::: Extracted text

Cardiac PET CT Testing

Mount Sinai Morningside features advanced imaging capabilities for the detection of heart disease. Cardiac positron emission tomography (PET) can be combined with computed tomography (CT) scanning to provide imaging of the functioning heart as well as heart anatomy. A small amount of radioactive tracer is used in these tests. The radioactive molecule that we use is called rubidium and is extremely safe—it delivers significantly lower radiation and has a very short half-life, meaning it doesn’t last long in the body. Mount Sinai Morningside is one of the few facilities in the New York area to have its own rubidium generator, and our imaging specialists have specific expertise in these procedures. Because of this capability, we are able to schedule timely and easy access to the entire range of advanced cardiac PET testing.

::::::

# Work instruction A
Switch "imaging specialists" to "imaging experts" in the cardiac PET CT text, then write out the stretch from "Mount Sinai Morningside features" through "cardiac PET testing." with that change.
# Work instruction B
Turn the cardiac PET CT paragraph that begins "Mount Sinai Morningside features advanced imaging" into a short list of its main facts.

::: Source material

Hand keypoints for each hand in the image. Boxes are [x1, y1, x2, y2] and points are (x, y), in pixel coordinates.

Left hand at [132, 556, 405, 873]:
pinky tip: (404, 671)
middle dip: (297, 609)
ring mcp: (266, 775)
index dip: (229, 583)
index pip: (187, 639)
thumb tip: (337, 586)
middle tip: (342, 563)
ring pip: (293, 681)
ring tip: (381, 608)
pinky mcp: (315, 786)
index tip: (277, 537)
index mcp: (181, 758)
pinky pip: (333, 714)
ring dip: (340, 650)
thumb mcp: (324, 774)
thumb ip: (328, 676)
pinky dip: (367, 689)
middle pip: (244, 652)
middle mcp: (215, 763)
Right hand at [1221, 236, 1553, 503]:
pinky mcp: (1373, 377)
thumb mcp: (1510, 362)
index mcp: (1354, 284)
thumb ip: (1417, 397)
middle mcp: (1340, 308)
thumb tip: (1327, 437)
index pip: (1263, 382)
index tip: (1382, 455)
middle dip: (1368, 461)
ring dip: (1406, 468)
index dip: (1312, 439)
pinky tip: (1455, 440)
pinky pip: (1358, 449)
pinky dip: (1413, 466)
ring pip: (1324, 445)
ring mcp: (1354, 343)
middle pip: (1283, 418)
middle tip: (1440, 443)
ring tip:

::::::

# Final answer A
Mount Sinai Morningside features advanced imaging capabilities for the detection of heart disease. Cardiac positron emission tomography (PET) can be combined with computed tomography (CT) scanning to provide imaging of the functioning heart as well as heart anatomy. A small amount of radioactive tracer is used in these tests. The radioactive molecule that we use is called rubidium and is extremely safe—it delivers significantly lower radiation and has a very short half-life, meaning it doesn’t last long in the body. Mount Sinai Morningside is one of the few facilities in the New York area to have its own rubidium generator, and our imaging experts have specific expertise in these procedures. Because of this capability, we are able to schedule timely and easy access to the entire range of advanced cardiac PET testing.

# Final answer B
- Mount Sinai Morningside offers advanced imaging to detect heart disease.
- Cardiac PET can be combined with CT scanning to image both the functioning heart and heart anatomy.
- The tests use a small amount of the radioactive tracer rubidium.
- Rubidium is extremely safe, delivers significantly lower radiation and has a very short half-life.
- Mount Sinai Morningside is one of the few New York-area facilities with its own rubidium generator.
- Its imaging specialists have specific expertise in these procedures.
- As a result, it can offer timely and easy access to the full range of advanced cardiac PET testing.